**Goal of the exercise:** From the listing, collect all lines containing the word "rect".

**Data records:**
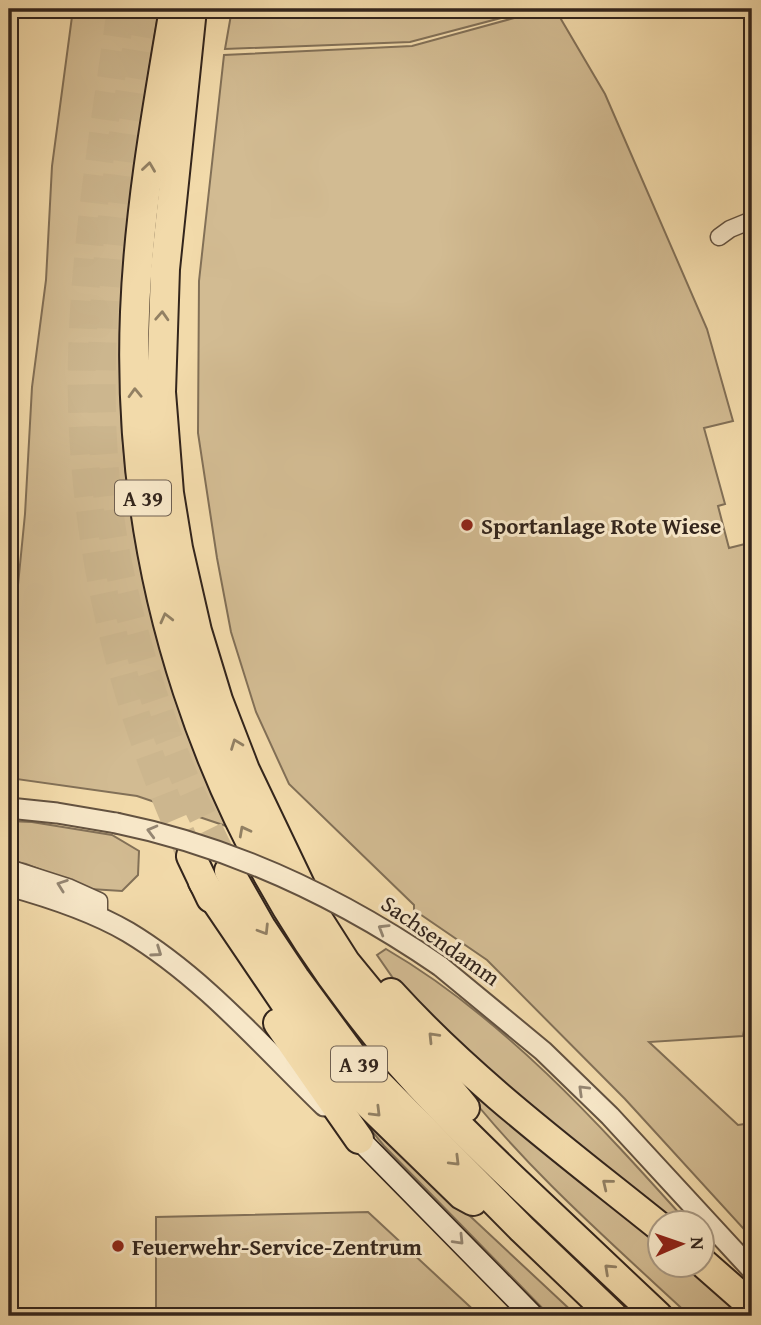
<svg xmlns="http://www.w3.org/2000/svg" width="761" height="1325" font-family="'Gentium Book Plus',serif">
  <style>
    .green { fill: #d2bb92; stroke: #827057; stroke-width: 2 }
    .lines { fill: none; stroke-linecap: round; stroke-linejoin: round }
    .motorway-tunnel { stroke: #ccb68e; stroke-width: 28; stroke-dasharray: 28 14; stroke-linecap: butt }
    .minor-casing { stroke: #635240; stroke-width: 19 }
    .tertiary-casing { stroke: #635240; stroke-width: 23 }
    .secondary-casing { stroke: #33251c; stroke-width: 24 }
    .motorway-casing { stroke: #33251c; stroke-width: 32 }
    .minor { stroke: #f7e7c8; stroke-width: 16 }
    .tertiary { stroke: #f7e7c8; stroke-width: 19 }
    .secondary { stroke: #f7e7c8; stroke-width: 21 }
    .motorway { stroke: #f2daaa; stroke-width: 28 }
    .tertiary-bridge-casing { stroke: #635240; stroke-width: 23; stroke-linecap: butt }
    .tertiary-bridge { stroke: #f7e7c8; stroke-width: 19 }
    .oneway { stroke: #928063 }
    .oneway2 { stroke: #958672 }
    .poi-dot { fill: #8f2418; stroke: #f7e7c8; stroke-width: 2.5 }
    .labels { text-anchor: middle; dominant-baseline: central; stroke-width: 6; stroke-linejoin: round; paint-order: stroke }
    .shield { fill: #f7e7c8; stroke: #6e5f50; stroke-width: 2 }
    .shield-label { font-size: 21px; font-weight: bold; fill: #33251c }
    .poi-label { font-size: 23px; font-weight: bold; fill: #33251c; stroke: #f7e7c8; text-anchor: start }
    .street-label { font-size: 23px; fill: #33251c; stroke: #f7e7c8 }
  </style>
  <rect width="100%" height="100%" fill="#f2daaa"/>
  <filter id="stains"><feTurbulence type="fractalNoise" baseFrequency=".00286" numOctaves="4"/><feColorMatrix values="0 0 0 0 .2 0 0 0 0 .09 0 0 0 0 .02 0 0 0 .5 -.17"/></filter>
  <radialGradient id="worn" r=".72"><stop offset=".6" stop-color="#630" stop-opacity="0"/><stop offset="1" stop-color="#630" stop-opacity=".3"/></radialGradient>
  <g class="green">
    <path d="M73,9H159C145,94 131,179 124,265C106,458 144,651 226,826L137,796L9,778V622L16,605L25,514L32,387L46,280L52,166Z"/>
    <polygon points="232,9 535,9 410,42 225,49"/>
    <polygon points="547,9 555,9 605,94 707,329 733,421 704,428 725,504 718,506 729,548 749,543 752,556 752,989 743,1036 649,1042 738,1125 752,1123 752,1238 625,1099 487,960 414,910 414,905 289,784 256,712 231,632 217,558 198,433 199,281 224,55 412,46"/>
    <polygon points="9,821 32,822 112,835 139,851 138,875 122,891 90,889 26,864 9,860"/>
    <path d="M386,949C503,1017 599,1124 688,1223H670L560,1133L447,1032L395,981L377,955Z"/>
    <path d="M455,1077L491,1104L659,1244L660,1266H686L746,1316H690C608,1240 523,1166 455,1077Z"/>
    <polygon points="350,1104 577,1316 550,1316 384,1146"/>
    <polygon points="368,1212 480,1316 156,1316 156,1217"/>
  </g>
  <g class="lines">
    <g class="motorway-tunnel">
      <path d="M121,9C105,124 85,240 82,357C78,530 119,700 191,856"/>
      <path d="M143,9C113,186 81,389 119,568C135,644 160,723 192,795C204,820 217,846 229,871"/>
    </g>
    <g class="minor-casing">
      <g id="minor">
        <polyline points="719,237 730,229 752,220"/>
        <polyline points="9,868 68,887 99,901 99,917"/>
      </g>
    </g>
    <g class="tertiary-casing">
      <g id="tertiary">
        <polyline points="9,808 57,813 116,823"/>
        <path d="M9,886C49,897 92,911 128,932C203,977 262,1046 324,1106"/>
        <polyline points="440,966 543,1051 610,1116 752,1270"/>
      </g>
    </g>
    <g class="secondary-casing">
      <polyline id="secondary" points="359,1139 533,1316"/>
    </g>
    <g class="motorway-casing">
      <g id="motorway">
        <path d="M174,9C157,109 139,210 135,312C125,572 207,823 369,1026C412,1081 462,1130 512,1178C561,1224 609,1270 658,1316"/>
        <polyline points="192,9 165,269 161,392 169,493 178,548 197,631 218,700 245,770 311,908 346,963 465,1108"/>
        <polyline points="191,856 211,898"/>
        <polyline points="229,871 261,927 295,978 356,1061 522,1229 613,1316"/>
        <polyline points="203,882 300,1025 352,1088 462,1195 473,1201"/>
        <path d="M391,993C471,1081 568,1153 660,1227"/>
        <polyline points="278,1023 359,1139"/>
        <polyline points="702,1262 752,1306"/>
      </g>
    </g>
    <use href="#minor" class="minor"/>
    <use href="#tertiary" class="tertiary"/>
    <use href="#secondary" class="secondary"/>
    <use href="#motorway" class="motorway"/>
    <g class="tertiary-bridge-casing">
      <path id="tertiary-bridge" d="M116,823C234,847 341,898 440,966"/>
    </g>
    <use href="#tertiary-bridge" class="tertiary-bridge"/>
  </g>
  <defs><path id="oneway-chevron" d="M-2-3.5L2.5 0L-2 3.5" fill="none" stroke-width="1.6" stroke-linecap="round" stroke-linejoin="round" transform="scale(1.75)"/></defs>
  <g class="oneway">
    <use href="#oneway-chevron" transform="translate(149 167) rotate(-82)"/>
    <use href="#oneway-chevron" transform="translate(162 316) rotate(-87)"/>
    <use href="#oneway-chevron" transform="translate(135 393) rotate(-92)"/>
    <use href="#oneway-chevron" transform="translate(166 618) rotate(-104)"/>
    <use href="#oneway-chevron" transform="translate(236 744) rotate(-111)"/>
    <use href="#oneway-chevron" transform="translate(244 831) rotate(-118)"/>
    <use href="#oneway-chevron" transform="translate(264 930) rotate(58)"/>
    <use href="#oneway-chevron" transform="translate(433 1037) rotate(-134)"/>
    <use href="#oneway-chevron" transform="translate(376 1112) rotate(45)"/>
    <use href="#oneway-chevron" transform="translate(455 1161) rotate(45)"/>
    <use href="#oneway-chevron" transform="translate(607 1184) rotate(-141)"/>
    <use href="#oneway-chevron" transform="translate(609 1269) rotate(-137)"/>
  </g>
  <g class="oneway2">
    <use href="#oneway-chevron" transform="translate(152 831) rotate(-165)"/>
    <use href="#oneway-chevron" transform="translate(62 885) rotate(-160)"/>
    <use href="#oneway-chevron" transform="translate(383 929) rotate(-149)"/>
    <use href="#oneway-chevron" transform="translate(157 952) rotate(35)"/>
    <use href="#oneway-chevron" transform="translate(583 1090) rotate(-136)"/>
    <use href="#oneway-chevron" transform="translate(459 1240) rotate(46)"/>
  </g>
  <g class="poi-dot">
    <circle cx="467" cy="525" r="7"/>
    <circle cx="118" cy="1246" r="7"/>
  </g>
  <g class="labels">
    <g class="shield">
      <rect x="115" y="480.5" width="56" height="35" rx="5"/>
      <rect x="331" y="1046.5" width="56" height="35" rx="5"/>
    </g>
    <g class="shield-label">
      <text x="143" y="498">A 39</text>
      <text x="359" y="1064">A 39</text>
    </g>
    <g class="poi-label">
      <text x="481" y="525">Sportanlage Rote Wiese</text>
      <text x="132" y="1246">Feuerwehr-Service-Zentrum</text>
    </g>
    <g class="street-label">
      <text transform="translate(441 940) rotate(35)">Sachsendamm</text>
    </g>
  </g>
  <rect width="761" height="1325" fill="none" stroke="#f2daaa" stroke-width="35"/>
  <rect x="10" y="10" width="740" height="1304" fill="none" stroke="#33251c" stroke-width="3.5"/>
  <rect x="18" y="18" width="726" height="1290" fill="none" stroke="#33251c" stroke-width="2"/>
  <g transform="translate(681 1244) rotate(88)"><circle r="33" fill="#f7e7c8" stroke="#a99983" stroke-width="2"/>
  <path d="M0-5L12 26L0 18L-12 26Z" fill="#8f2418"/>
  <text y="-10" font-size="19" font-weight="bold" text-anchor="middle" fill="#33251c">N</text>
  </g>
  <rect width="100%" height="100%" filter="url(#stains)"/>
  <rect width="100%" height="100%" fill="url(#worn)"/>
</svg>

**Response to the exercise:**
  <rect width="100%" height="100%" fill="#f2daaa"/>
      <rect x="115" y="480.5" width="56" height="35" rx="5"/>
      <rect x="331" y="1046.5" width="56" height="35" rx="5"/>
  <rect width="761" height="1325" fill="none" stroke="#f2daaa" stroke-width="35"/>
  <rect x="10" y="10" width="740" height="1304" fill="none" stroke="#33251c" stroke-width="3.5"/>
  <rect x="18" y="18" width="726" height="1290" fill="none" stroke="#33251c" stroke-width="2"/>
  <rect width="100%" height="100%" filter="url(#stains)"/>
  <rect width="100%" height="100%" fill="url(#worn)"/>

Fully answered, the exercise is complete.